Generating realistic data is a challenge that is often encountered in model development, testing and validation. There are many relevant examples. In valuation modelling, we need market data such as interest rate curves and volatility surfaces. These objects have an intricate structure and strong constraints from non-arbitrage conditions. Hence, generating them randomly in a naive fashion is bound to fail. Random curves and surfaces could indeed expose issues with a model but since such configurations are extremely unlikely to realize, the added value of a test like this is rather low.
Another scenario where generation is needed, is the case of sparse data. When e.g. studying low default portfolio's, by definition there is not a lot of data to train the models on.

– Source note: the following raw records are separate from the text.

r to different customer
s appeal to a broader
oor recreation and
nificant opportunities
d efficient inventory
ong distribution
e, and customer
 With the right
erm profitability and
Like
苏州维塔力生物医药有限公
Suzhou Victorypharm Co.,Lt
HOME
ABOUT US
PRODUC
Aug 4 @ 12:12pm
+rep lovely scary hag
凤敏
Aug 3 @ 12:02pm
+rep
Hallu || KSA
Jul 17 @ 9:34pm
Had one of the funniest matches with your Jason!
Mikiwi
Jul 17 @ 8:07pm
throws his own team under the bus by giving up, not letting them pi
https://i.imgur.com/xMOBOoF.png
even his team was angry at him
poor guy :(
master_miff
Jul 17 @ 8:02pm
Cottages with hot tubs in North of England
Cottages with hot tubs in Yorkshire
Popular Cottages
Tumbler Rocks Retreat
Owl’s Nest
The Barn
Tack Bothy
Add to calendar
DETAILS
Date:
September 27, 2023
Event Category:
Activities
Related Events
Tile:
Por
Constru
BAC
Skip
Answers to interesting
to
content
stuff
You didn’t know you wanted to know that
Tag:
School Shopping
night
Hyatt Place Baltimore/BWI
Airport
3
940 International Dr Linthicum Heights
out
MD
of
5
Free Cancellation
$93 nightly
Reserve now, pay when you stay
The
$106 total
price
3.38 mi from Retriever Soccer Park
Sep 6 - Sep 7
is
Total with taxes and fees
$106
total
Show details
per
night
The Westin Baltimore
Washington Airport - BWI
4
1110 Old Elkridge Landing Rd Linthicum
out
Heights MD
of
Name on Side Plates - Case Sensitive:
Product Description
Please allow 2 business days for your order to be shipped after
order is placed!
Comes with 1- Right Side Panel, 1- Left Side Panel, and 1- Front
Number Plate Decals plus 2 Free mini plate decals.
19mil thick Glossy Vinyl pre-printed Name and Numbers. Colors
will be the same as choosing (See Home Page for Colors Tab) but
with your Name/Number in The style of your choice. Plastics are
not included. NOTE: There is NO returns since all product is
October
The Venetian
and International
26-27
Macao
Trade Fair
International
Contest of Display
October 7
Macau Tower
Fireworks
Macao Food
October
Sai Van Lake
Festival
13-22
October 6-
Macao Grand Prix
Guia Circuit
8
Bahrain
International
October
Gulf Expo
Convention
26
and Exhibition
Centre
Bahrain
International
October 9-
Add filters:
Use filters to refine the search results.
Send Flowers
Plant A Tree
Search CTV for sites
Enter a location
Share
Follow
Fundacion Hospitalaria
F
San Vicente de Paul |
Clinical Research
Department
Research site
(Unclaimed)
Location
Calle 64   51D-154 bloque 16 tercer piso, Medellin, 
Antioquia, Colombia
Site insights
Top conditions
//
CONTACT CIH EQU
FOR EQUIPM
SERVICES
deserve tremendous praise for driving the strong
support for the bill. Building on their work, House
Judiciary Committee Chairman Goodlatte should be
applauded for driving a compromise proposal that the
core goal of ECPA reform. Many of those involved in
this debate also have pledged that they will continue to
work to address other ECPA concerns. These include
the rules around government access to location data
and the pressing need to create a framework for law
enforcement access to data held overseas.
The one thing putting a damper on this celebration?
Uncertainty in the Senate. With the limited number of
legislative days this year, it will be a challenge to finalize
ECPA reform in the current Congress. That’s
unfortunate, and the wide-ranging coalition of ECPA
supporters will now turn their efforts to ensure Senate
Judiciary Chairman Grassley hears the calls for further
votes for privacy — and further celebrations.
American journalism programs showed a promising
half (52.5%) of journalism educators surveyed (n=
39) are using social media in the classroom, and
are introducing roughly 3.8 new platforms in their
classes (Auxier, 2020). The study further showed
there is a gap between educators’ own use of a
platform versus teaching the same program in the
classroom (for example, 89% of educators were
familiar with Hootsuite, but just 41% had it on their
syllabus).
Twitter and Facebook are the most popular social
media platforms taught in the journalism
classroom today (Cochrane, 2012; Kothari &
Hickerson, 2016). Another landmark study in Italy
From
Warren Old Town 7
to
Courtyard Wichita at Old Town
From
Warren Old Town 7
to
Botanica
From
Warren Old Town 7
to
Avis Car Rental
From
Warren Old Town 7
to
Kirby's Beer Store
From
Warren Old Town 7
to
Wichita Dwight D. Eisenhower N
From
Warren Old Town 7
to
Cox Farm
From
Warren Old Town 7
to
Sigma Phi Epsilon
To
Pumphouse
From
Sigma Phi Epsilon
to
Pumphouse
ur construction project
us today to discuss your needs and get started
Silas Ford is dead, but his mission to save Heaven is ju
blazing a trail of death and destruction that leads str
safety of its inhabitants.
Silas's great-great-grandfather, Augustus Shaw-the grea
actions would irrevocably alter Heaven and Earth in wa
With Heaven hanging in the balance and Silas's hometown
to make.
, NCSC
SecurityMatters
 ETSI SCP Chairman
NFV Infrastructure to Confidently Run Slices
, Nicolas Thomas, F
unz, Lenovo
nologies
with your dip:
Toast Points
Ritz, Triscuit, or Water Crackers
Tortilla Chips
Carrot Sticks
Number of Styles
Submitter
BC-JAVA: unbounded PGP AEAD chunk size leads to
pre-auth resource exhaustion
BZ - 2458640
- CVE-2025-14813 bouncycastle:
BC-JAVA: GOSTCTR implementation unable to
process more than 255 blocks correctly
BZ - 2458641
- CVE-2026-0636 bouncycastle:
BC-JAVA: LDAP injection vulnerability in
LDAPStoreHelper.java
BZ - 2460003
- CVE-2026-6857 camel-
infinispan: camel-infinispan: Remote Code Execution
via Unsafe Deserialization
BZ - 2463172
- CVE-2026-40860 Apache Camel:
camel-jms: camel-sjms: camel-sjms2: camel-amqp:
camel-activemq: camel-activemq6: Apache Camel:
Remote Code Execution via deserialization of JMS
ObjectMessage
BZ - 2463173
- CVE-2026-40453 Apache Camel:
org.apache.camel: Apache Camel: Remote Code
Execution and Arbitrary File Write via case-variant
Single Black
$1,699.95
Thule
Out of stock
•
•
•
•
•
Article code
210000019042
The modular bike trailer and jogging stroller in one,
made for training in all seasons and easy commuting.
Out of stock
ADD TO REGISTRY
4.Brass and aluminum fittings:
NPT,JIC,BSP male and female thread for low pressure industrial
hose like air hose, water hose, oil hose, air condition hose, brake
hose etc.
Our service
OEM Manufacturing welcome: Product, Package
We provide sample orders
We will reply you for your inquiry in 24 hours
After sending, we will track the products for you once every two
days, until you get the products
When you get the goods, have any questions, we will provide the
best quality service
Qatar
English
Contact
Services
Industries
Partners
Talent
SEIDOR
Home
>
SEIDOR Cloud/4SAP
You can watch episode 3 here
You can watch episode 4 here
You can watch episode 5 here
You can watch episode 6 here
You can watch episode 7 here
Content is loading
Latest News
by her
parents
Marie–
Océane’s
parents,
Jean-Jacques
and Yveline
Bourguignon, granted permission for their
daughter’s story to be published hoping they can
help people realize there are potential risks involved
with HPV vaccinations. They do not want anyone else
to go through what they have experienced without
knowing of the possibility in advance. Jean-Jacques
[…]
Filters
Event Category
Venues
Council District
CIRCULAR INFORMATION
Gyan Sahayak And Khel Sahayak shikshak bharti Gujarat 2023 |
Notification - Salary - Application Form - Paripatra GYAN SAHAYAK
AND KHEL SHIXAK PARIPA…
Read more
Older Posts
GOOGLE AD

Hence, proper data generation techniques are extremely important.
One traditional approach, especially in the context of time series, is to perform a principal component analysis on a set of data samples (such as IR curves). Once the principal components are determined, we can then construct the distribution of the strength of every component. Generating a new sample then simply means that we sample from these distributions and reconstruct the data using the components. Such an approach works fine for data sets that are not too large. However, for big datasets, or in case the data does not have a time dimension, we need other techniques.
Generative Adversarial Networks (see Goodfellow I. et al) are a very powerful technique to build extremely realistic data sets. The algorithm consists of two neural networks. A first network, the generator, creates candidates while the discriminator attempts to identify wether the candidate originated from the real dataset or if the generator created a synthetic sample. By repeating this procedure, the generator becomes more and more accurate in creating realistically looking candidates while the discriminator becomes better at identifying deviations from the real dataset. Once the system is trained, one can use the generator to create very realistic samples.
Apart from generating realistic datasets, GAN's have many more applications in finance. To end with one interesting use case, in this paper Hadad et al. use GAN's to decompose stock price time series in a market and an idiosyncratic component.